→ **Work order**: Line by line, set down the records below from the first line through the line containing "right ankle: (44, 302)". Omit the pictures.

→ **Given information**:
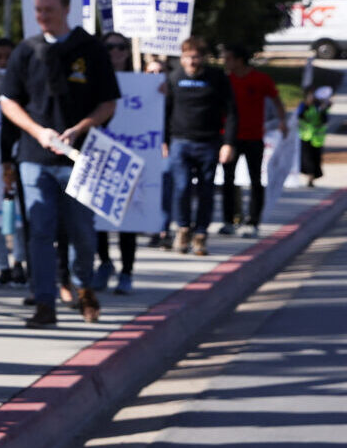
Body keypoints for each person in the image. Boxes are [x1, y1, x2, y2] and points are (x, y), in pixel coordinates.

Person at [0, 0, 119, 328]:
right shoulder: (26, 50)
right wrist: (38, 132)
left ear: (67, 9)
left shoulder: (90, 49)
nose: (42, 16)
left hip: (81, 159)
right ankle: (44, 302)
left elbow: (109, 102)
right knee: (39, 232)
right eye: (38, 10)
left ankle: (83, 287)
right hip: (35, 159)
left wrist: (80, 128)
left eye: (48, 10)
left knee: (82, 232)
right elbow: (9, 102)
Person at [159, 37, 234, 256]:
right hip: (180, 142)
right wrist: (164, 140)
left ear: (203, 57)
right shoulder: (173, 79)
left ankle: (201, 235)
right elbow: (165, 112)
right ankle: (183, 229)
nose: (191, 61)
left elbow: (230, 113)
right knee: (181, 188)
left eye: (195, 57)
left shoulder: (217, 78)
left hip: (209, 143)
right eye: (187, 57)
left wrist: (228, 143)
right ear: (181, 58)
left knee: (206, 191)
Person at [96, 34, 143, 294]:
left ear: (128, 52)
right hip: (102, 155)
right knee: (98, 215)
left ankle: (126, 271)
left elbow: (161, 115)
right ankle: (104, 262)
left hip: (134, 154)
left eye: (120, 47)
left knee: (128, 219)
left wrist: (162, 92)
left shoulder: (144, 83)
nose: (115, 52)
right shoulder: (95, 79)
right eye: (109, 47)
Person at [221, 48, 279, 235]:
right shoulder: (225, 80)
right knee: (228, 180)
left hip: (254, 137)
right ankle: (229, 220)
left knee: (255, 180)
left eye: (229, 58)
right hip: (230, 139)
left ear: (239, 60)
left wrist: (284, 120)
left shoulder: (260, 79)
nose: (225, 61)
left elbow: (276, 99)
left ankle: (253, 222)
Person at [0, 38, 28, 285]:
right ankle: (2, 266)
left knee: (19, 215)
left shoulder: (21, 85)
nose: (3, 63)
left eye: (7, 57)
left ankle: (19, 263)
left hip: (14, 155)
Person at [301, 87, 333, 184]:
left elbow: (324, 119)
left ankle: (313, 176)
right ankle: (310, 176)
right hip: (305, 136)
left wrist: (324, 108)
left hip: (317, 138)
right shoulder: (304, 106)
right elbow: (299, 117)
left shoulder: (320, 107)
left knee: (316, 158)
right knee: (307, 157)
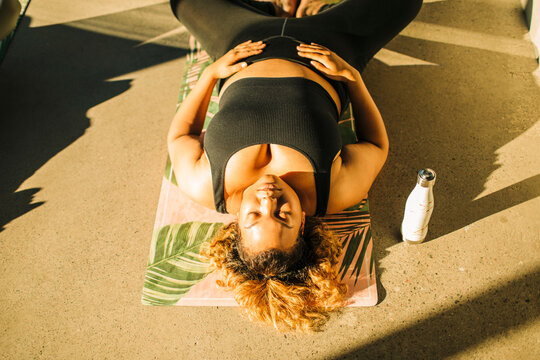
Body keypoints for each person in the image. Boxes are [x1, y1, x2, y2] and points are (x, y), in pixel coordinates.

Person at [167, 0, 423, 331]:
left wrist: (211, 73)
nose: (268, 198)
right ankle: (309, 11)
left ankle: (276, 7)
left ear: (236, 227)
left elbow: (181, 136)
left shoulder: (206, 184)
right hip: (329, 42)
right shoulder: (332, 191)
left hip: (242, 40)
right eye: (283, 215)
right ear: (302, 223)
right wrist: (352, 76)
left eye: (255, 215)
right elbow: (377, 145)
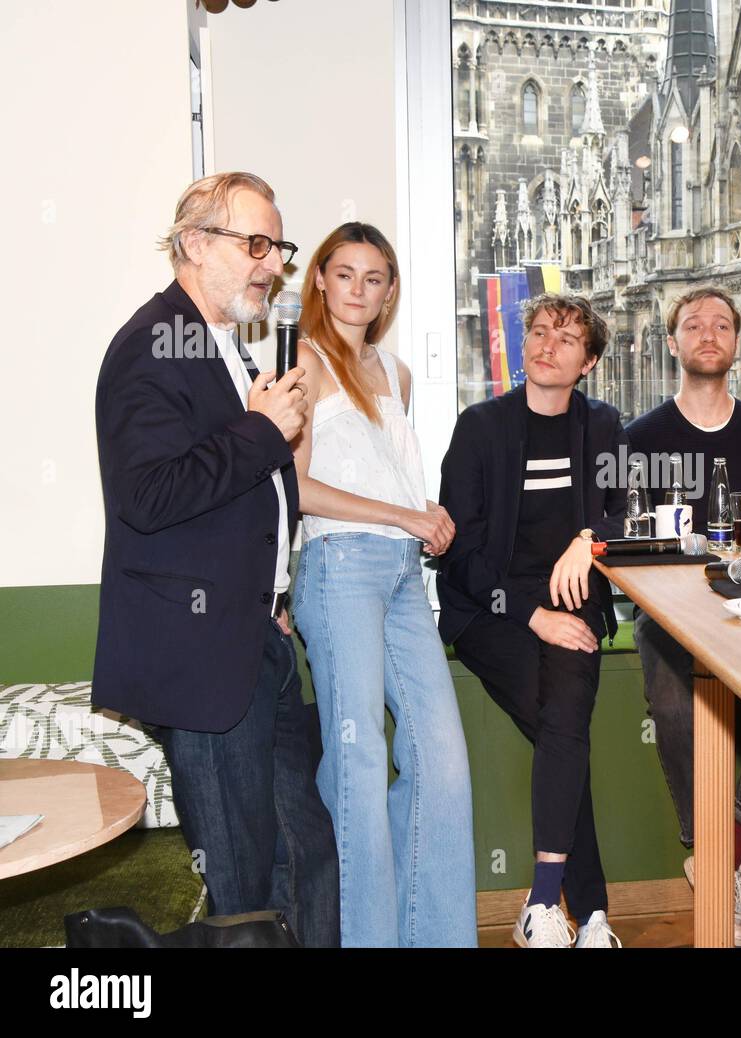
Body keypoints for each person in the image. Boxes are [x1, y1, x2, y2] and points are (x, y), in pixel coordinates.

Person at [93, 172, 339, 947]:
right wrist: (264, 430)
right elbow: (150, 495)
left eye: (279, 248)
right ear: (195, 244)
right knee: (241, 891)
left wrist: (276, 587)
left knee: (306, 857)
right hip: (201, 659)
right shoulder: (150, 346)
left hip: (259, 641)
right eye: (255, 244)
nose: (272, 264)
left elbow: (242, 495)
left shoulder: (226, 349)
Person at [290, 223, 476, 947]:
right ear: (321, 281)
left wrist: (425, 515)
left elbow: (386, 473)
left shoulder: (395, 374)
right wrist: (406, 512)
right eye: (345, 274)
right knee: (359, 761)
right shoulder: (301, 364)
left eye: (375, 278)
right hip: (339, 569)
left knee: (443, 762)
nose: (359, 290)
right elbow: (300, 489)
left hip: (403, 574)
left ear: (390, 290)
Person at [625, 285, 741, 947]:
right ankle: (712, 847)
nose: (708, 333)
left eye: (722, 324)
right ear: (673, 343)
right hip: (672, 615)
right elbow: (628, 547)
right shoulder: (639, 438)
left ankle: (724, 851)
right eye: (693, 324)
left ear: (737, 343)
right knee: (674, 702)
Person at [437, 293, 628, 948]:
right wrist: (532, 617)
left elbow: (622, 513)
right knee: (562, 722)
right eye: (538, 332)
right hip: (492, 609)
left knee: (563, 718)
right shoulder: (481, 425)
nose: (547, 345)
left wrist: (588, 538)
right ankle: (586, 909)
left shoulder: (603, 426)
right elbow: (460, 552)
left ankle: (549, 906)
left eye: (566, 338)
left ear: (590, 361)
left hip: (573, 601)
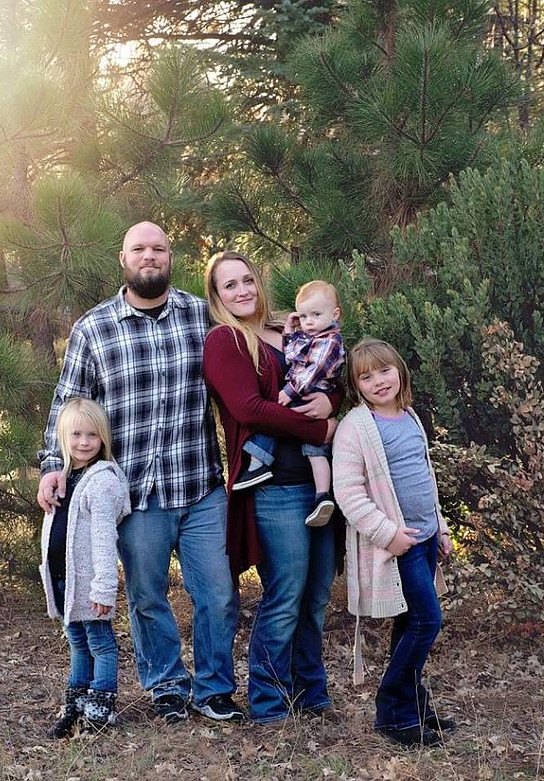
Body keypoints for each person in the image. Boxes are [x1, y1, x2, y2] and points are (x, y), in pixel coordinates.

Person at [37, 222, 243, 724]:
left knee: (217, 594)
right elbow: (67, 405)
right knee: (147, 596)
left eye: (159, 249)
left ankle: (214, 688)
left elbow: (254, 346)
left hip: (199, 486)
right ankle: (167, 686)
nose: (149, 257)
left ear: (170, 257)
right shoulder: (94, 327)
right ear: (123, 258)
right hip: (133, 495)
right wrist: (51, 465)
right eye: (139, 249)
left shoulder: (202, 317)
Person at [202, 250, 342, 724]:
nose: (242, 290)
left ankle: (311, 692)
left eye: (247, 280)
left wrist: (330, 399)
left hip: (319, 481)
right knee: (285, 595)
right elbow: (248, 409)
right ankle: (267, 700)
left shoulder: (291, 329)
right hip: (273, 487)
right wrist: (319, 430)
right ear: (217, 296)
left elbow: (329, 374)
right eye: (229, 285)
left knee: (317, 594)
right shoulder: (224, 342)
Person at [332, 338, 457, 747]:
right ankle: (392, 712)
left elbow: (425, 479)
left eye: (384, 370)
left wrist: (439, 527)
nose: (378, 381)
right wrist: (389, 535)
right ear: (356, 386)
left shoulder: (409, 416)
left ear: (399, 370)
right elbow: (349, 494)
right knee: (427, 620)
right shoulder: (357, 427)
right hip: (397, 544)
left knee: (410, 623)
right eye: (366, 377)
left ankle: (414, 705)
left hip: (424, 540)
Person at [40, 398, 131, 738]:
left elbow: (105, 540)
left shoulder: (102, 481)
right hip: (65, 578)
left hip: (90, 582)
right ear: (63, 437)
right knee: (77, 642)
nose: (83, 442)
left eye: (92, 435)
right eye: (76, 434)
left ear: (103, 437)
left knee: (101, 643)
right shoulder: (64, 478)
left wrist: (105, 586)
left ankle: (100, 709)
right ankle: (76, 705)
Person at [233, 280, 345, 528]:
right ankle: (320, 493)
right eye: (304, 316)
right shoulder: (228, 337)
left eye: (316, 315)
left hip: (305, 393)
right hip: (282, 484)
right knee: (307, 444)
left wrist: (294, 392)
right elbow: (293, 355)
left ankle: (321, 494)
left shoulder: (330, 341)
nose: (309, 321)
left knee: (301, 437)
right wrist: (290, 330)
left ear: (335, 314)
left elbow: (314, 371)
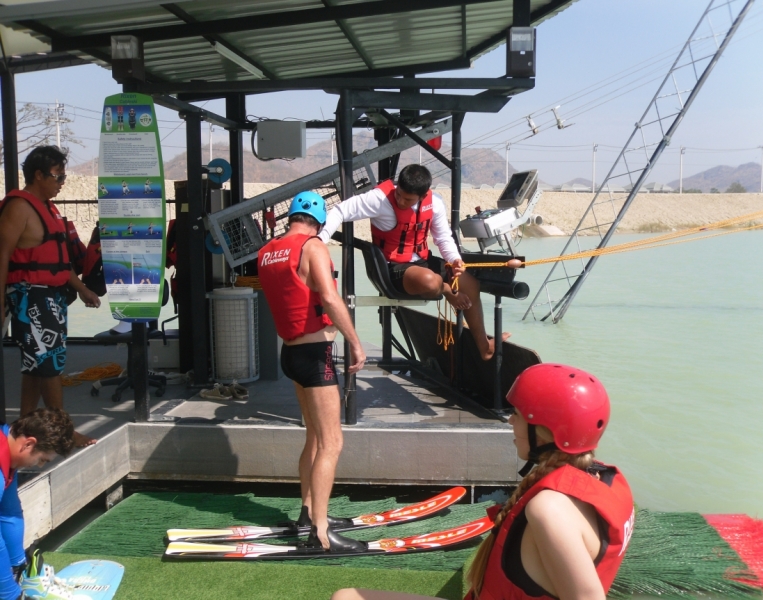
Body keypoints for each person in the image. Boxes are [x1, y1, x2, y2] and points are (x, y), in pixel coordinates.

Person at [332, 363, 635, 600]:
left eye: (517, 414)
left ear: (544, 431)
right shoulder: (600, 478)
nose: (510, 421)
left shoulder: (549, 509)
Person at [258, 191, 367, 552]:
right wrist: (355, 342)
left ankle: (307, 512)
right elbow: (330, 298)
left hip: (289, 354)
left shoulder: (267, 251)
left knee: (315, 439)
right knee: (333, 442)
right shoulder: (313, 246)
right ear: (319, 222)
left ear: (291, 216)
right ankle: (320, 533)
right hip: (315, 353)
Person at [318, 164, 506, 361]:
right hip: (394, 269)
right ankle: (445, 290)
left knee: (470, 284)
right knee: (430, 281)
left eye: (407, 199)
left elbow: (443, 238)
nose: (400, 200)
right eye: (399, 194)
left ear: (423, 196)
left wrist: (454, 260)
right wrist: (320, 241)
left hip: (423, 261)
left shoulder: (435, 203)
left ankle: (485, 347)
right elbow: (340, 210)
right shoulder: (379, 199)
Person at [0, 146, 101, 448]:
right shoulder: (19, 207)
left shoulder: (49, 208)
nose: (63, 182)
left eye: (64, 175)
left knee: (34, 368)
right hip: (30, 298)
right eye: (58, 176)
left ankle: (22, 431)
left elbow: (58, 261)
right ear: (38, 175)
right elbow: (2, 253)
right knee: (50, 368)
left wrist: (82, 288)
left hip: (51, 297)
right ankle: (64, 433)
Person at [0, 408, 75, 600]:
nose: (40, 465)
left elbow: (9, 511)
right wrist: (10, 594)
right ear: (28, 443)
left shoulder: (6, 445)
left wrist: (19, 567)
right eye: (42, 459)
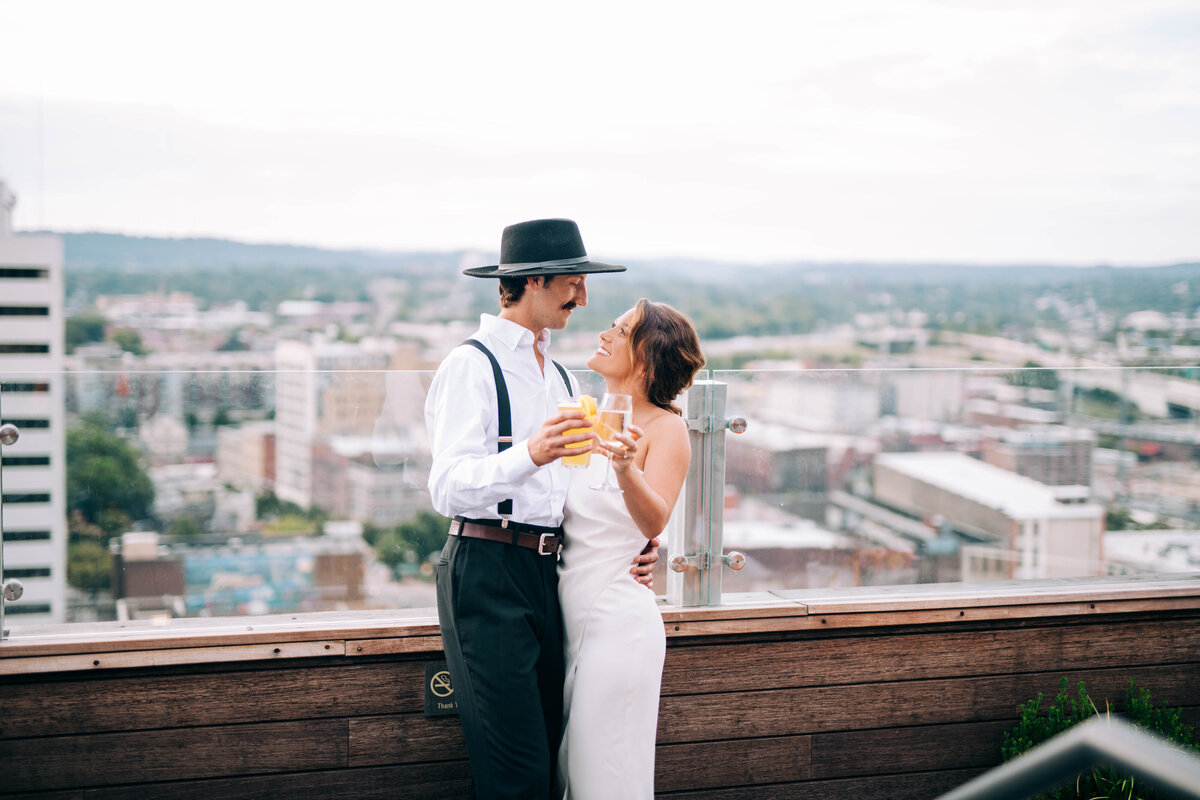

→ **Solution to this task**:
Body keypoints for each person in the image. Boxes are [x1, y1, x2, y2] and points are (x, y), in pixel coordinates.

Person at [0, 0, 119, 328]:
right shoulder: (26, 50)
right wrist: (38, 132)
left ear: (67, 9)
left shoulder: (90, 49)
nose: (42, 16)
left hip: (81, 159)
right ankle: (44, 302)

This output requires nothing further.